Being a mother is not always an easy ‘job’.
Pain is associated with the joys that come with the title ‘mom’…
When we open our hearts to a newborn baby, we become vulnerable to heartache.
Sacrifice begins, and never truly ends.
As the baby grows, into an active demanding toddler, we wonder if we will ever sleep.
Then toddler grows into a school aged child- and we wonder how we will survive the separation of child leaving us, if only for a few hours a day- and hold back the tears, adjusting to ‘sharing’ our child with the teacher…
Then teen years come- and for some, additional children may follow the one- so that the juggling of emotions become more skilled- how can we possibly love another child the same?
We realize we can’t. Our love for each is unique.
Many of the child-rearing milestones we reach come with a price…
They fall. They get hurt. They become sick. They get rebellious. They make mistakes. They grow into people.
You spend sleepless nights when they are late coming home, waiting for the phone to ring or the front door to squeak open… holding your breath until they are finally home.
They exhibit a strong will, sometimes a stubborn streak, and they go a different direction than the plan you envisioned for them…
You cry yourself to sleep many a night, until you realize it’s better to trust God for them, and then you spend much time on your knees, in prayer.
Then they grow up.
They leave for college, but you soon realize they never really come ‘home’ again.
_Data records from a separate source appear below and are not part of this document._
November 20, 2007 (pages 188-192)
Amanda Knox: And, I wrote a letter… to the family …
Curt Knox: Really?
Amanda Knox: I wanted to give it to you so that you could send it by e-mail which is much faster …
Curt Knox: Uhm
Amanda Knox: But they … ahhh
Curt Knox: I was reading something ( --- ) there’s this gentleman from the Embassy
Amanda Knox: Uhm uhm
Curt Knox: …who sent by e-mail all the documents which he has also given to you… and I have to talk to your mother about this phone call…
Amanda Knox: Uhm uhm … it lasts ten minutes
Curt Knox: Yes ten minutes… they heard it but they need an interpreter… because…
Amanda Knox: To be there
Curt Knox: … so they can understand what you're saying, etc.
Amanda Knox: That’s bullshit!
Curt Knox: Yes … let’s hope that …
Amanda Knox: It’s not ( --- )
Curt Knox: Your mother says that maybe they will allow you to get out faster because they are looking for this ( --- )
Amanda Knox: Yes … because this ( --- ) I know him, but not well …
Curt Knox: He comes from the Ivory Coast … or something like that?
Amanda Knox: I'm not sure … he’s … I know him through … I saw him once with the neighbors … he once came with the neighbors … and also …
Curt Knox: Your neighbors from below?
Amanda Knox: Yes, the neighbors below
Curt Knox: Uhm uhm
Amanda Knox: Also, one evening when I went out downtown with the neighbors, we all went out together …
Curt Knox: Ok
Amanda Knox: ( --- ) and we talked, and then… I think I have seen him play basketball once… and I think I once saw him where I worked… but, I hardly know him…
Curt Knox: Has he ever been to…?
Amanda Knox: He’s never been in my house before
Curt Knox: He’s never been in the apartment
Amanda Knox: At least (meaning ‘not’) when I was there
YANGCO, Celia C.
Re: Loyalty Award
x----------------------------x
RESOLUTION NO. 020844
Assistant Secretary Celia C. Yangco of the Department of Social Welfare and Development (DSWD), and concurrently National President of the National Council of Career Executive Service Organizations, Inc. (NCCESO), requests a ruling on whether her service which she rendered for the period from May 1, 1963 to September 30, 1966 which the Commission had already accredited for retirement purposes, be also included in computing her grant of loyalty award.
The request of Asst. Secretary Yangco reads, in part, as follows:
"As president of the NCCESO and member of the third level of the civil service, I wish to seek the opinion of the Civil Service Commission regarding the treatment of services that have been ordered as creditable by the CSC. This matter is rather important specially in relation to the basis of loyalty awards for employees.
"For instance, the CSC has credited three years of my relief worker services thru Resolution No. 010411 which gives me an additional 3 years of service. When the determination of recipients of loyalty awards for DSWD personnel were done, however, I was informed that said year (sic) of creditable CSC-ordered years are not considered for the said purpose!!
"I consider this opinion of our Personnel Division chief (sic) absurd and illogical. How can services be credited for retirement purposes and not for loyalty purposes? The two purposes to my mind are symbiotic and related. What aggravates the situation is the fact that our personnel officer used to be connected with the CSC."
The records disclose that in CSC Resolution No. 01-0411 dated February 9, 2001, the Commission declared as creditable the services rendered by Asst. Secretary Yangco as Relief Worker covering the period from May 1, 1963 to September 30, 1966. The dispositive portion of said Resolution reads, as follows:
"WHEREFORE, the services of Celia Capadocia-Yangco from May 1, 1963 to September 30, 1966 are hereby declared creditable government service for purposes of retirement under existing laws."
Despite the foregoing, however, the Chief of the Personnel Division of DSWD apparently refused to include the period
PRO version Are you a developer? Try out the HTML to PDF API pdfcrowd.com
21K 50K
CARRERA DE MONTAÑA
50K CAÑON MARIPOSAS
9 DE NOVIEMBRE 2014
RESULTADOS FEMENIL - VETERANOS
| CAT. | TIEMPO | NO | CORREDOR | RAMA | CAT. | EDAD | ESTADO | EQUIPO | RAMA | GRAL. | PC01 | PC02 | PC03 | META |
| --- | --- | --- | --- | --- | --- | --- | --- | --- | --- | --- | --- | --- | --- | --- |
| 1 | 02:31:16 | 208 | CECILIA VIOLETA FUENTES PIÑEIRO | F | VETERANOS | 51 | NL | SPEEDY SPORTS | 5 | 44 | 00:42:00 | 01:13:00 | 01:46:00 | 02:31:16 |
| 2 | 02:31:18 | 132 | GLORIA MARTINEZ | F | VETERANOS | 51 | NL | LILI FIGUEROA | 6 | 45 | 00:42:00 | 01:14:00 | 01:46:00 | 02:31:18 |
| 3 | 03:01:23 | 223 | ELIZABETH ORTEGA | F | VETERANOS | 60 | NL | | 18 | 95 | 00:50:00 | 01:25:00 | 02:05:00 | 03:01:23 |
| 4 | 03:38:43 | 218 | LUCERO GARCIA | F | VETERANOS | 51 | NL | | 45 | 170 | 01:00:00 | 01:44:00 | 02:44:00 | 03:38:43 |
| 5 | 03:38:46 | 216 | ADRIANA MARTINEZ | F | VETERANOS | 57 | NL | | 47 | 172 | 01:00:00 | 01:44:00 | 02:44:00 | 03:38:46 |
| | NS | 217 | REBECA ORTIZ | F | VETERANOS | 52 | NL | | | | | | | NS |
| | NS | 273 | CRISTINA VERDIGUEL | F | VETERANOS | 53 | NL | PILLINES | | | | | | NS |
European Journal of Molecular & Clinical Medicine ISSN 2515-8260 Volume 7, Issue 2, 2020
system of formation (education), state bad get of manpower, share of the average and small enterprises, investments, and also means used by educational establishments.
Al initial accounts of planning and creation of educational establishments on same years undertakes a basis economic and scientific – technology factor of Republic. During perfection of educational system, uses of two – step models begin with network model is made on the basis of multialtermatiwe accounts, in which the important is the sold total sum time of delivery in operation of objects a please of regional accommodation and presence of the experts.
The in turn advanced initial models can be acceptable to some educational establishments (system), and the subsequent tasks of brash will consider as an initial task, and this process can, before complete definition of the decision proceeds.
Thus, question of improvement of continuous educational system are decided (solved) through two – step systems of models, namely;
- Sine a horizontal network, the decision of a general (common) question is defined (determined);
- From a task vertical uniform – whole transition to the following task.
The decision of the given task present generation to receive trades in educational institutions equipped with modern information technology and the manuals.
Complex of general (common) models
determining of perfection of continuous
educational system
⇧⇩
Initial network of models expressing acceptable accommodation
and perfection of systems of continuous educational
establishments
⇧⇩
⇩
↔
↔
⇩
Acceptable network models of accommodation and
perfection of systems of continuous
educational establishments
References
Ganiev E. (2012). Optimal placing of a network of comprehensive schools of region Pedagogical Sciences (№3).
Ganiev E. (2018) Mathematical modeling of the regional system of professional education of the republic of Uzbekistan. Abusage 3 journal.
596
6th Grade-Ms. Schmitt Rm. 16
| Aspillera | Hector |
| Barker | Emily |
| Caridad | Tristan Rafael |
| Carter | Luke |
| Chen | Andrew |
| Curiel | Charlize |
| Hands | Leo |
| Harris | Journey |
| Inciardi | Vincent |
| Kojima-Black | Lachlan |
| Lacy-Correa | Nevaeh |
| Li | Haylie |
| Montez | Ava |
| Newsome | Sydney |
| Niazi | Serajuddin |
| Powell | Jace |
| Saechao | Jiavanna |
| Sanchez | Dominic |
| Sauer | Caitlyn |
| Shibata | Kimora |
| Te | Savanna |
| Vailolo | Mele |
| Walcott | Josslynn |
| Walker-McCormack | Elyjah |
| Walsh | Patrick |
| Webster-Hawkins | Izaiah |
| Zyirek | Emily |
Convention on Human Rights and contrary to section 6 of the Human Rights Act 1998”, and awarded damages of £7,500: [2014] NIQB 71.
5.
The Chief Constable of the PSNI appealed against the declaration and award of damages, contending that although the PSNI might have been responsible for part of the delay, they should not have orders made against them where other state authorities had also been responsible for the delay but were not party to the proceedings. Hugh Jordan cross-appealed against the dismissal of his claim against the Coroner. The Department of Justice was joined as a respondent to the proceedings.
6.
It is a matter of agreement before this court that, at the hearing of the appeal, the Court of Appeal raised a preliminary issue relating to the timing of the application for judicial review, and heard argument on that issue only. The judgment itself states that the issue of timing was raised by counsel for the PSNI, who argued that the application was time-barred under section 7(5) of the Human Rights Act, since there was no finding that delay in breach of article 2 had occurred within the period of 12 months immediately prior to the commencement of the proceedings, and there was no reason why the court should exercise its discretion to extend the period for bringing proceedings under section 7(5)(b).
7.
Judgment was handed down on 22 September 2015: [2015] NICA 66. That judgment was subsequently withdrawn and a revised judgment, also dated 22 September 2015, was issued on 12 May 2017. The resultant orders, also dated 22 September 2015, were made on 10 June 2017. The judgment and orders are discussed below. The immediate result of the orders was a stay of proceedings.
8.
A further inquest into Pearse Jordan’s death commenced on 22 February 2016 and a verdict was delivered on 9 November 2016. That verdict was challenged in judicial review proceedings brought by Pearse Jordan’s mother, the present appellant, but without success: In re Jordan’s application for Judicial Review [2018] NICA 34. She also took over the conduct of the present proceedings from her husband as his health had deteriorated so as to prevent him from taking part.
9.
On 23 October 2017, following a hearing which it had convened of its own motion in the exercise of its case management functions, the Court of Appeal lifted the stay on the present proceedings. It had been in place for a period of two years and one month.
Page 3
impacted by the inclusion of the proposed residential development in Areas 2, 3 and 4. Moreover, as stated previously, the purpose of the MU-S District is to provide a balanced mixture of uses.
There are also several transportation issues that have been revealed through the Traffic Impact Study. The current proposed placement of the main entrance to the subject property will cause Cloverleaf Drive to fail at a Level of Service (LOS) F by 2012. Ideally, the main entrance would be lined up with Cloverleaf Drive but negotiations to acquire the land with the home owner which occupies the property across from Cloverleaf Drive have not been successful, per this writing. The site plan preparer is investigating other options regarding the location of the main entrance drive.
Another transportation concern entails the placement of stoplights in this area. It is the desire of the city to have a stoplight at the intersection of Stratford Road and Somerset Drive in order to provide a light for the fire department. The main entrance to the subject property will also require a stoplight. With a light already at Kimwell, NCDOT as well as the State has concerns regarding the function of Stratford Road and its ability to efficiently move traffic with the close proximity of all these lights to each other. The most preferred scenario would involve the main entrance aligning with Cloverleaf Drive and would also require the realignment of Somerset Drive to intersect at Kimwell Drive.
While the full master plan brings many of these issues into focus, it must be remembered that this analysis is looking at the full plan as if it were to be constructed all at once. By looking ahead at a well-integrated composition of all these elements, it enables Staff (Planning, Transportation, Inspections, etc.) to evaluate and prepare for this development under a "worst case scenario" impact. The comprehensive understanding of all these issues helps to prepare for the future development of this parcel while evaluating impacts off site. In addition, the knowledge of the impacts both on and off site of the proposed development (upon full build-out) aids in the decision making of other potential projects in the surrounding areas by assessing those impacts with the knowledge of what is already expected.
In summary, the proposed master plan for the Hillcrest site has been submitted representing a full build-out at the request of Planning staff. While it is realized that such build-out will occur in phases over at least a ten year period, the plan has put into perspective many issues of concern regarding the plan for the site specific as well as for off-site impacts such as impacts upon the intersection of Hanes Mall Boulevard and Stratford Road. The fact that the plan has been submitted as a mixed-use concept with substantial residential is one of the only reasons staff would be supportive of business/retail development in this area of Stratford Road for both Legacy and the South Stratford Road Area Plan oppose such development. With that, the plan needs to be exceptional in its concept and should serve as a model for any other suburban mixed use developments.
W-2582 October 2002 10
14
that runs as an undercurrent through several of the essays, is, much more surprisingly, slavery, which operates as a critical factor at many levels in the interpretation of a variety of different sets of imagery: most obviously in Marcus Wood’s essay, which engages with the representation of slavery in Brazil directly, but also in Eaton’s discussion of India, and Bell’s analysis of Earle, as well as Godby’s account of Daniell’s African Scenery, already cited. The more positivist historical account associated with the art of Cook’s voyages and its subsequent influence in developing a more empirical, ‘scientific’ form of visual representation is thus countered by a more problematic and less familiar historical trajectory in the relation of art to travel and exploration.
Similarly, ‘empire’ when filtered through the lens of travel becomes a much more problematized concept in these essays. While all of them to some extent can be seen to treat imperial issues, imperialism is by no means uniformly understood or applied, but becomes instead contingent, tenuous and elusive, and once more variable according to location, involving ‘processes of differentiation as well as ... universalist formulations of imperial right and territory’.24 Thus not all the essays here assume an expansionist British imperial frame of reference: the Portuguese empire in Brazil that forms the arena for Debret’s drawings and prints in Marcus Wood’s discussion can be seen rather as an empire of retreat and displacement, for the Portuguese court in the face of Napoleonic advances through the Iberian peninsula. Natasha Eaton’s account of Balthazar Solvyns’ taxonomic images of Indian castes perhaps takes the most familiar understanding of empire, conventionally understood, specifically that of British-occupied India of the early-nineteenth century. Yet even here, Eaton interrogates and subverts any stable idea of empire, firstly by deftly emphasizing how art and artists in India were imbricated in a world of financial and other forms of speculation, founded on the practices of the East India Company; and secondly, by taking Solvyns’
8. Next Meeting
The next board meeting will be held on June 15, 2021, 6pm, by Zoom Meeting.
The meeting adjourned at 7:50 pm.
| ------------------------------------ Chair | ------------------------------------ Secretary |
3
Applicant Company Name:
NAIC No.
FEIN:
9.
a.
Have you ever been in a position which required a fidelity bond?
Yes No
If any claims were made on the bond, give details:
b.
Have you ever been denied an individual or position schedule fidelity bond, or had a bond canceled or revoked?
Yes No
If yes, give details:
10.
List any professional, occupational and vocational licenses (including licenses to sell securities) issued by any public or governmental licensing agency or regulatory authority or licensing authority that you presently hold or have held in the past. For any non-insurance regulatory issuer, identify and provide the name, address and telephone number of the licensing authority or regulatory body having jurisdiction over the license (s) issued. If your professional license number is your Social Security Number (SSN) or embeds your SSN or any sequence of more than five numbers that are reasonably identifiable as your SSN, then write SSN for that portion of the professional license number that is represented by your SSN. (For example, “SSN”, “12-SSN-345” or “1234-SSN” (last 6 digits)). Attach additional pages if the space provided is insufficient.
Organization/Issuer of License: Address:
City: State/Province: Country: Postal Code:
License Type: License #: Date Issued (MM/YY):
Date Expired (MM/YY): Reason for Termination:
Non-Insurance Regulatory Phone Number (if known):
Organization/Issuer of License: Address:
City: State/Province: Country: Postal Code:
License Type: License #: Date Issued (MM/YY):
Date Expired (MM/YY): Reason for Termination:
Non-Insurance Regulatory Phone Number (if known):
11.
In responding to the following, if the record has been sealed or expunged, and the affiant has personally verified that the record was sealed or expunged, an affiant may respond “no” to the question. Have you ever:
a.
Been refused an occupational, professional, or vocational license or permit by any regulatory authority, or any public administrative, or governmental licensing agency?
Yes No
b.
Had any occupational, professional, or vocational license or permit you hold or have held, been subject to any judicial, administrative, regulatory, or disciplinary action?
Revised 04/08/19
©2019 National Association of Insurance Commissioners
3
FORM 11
You were not prepared for this.
Or were you preparing for this allaling, from the very beginning?
They move on and move out. They come home to ‘visit’ and leave again.
They get married. They move away. And they get busy living their life, independent and successful.
And as proud as you are of them, you miss them.
You miss the sounds of their little feet running up and down the stairs… you miss the slamming of doors and sweet hugs and goodnight kisses.
You miss them climbing in your lap, asking you to read the book ‘just one more time, mommy!’
You miss the walks in the parks, the swings and the slides. You miss their mastering accomplishments, beaming with pride.
You miss cheering for them at soccer games, encouraging them at cross country meets.
You miss the squeaky missed notes of instruments & voice while rehearsing a song, and applauding them at band concerts and choral concerts.
You miss all of their friends coming by the house, some staying overnights…
You find yourself adjusting from a full, boisterous house of five + to a quiet home of two…
And then somehow, you adjust again to how it all began…just the two of you, only different.
Part of yourself is no longer nearby.
But the joys of motherhood, with all the heartaches, is only one part of my life, indescribable.
I come to realize that motherhood IS joy. Joy is a state of being, not a feeling.
Joy doesn’t change because if our emotions, or circumstances.
Being a mother, with all the hurts, and fears, brings indescribable joy.
A joy that is not to be wasted. A joy that is a privilege and a cause for praise.
I have dear friends who long for this experience & my heart aches for them. I pray for them, and try not to take my blessings for granted.
I am far away from being an expert, or a ‘perfect’ Mom. I have made many mistakes as a mother, tried to ‘figure it all out’ while raising our three, while trying to figure out life in general.
Not easy. But- I have come to realize, as imperfect as I am, that I was the ‘perfect choice’ as mother to my three, because you know why?
Because God chose me.
THAT is the main thing I’ve never figured out-
God, You have given me the absolute BEST gift ever- of being chosen to be the mother of Douglas Roundy Jr, Helen Roundy and Morganne Skinner, and now You’ve given me another son, through marriage, Asa Skinner.
I can’t comprehend the love of God, in that He blessed me, undeserving me, to marry my high school sweetheart, Doug Roundy…
Or how God blessed us to grow an amazing family, with each of our quirks, and shortcomings, yet also with each of our unique talents and abilities, and hearts desires.
God, You somehow created us imperfect people perfectly, and formed us together into a family, to do life together.
It’s part of Your perfect plan, even though in part, we don’t really understand.
As Mothers Day 2017 comes to a close, I ponder all the myriads of emotions, and memories collectively over the years of being a mother- and I say Thank You God, for choosing me for the best ‘job.’
The best ‘job’ in all the world, is being chosen by God to mother my children, the 3 +1.
As a mother, I’ve learned what unconditional love looks like.
It’s the picture of God’s love.
It endures with patience and serenity, its being kind and thoughtful.
Unconditional love is not being jealous or envious; does not brag and is not proud or arrogant.
It is not rude; it is not self-seeking, it is not provoked nor overly sensitive and easily angered.
Unconditional love does not take into account a wrong endured.
It does not rejoice at injustice, but rejoices with the truth when right and truth prevail.
Unconditional love bears all things regardless of what comes, believes all things, looking for the best in each one.
Unconditional love hopes all things-remaining steadfast during difficult times, endures all things without weakening.
Unconditional love never fails, it never fades nor ends.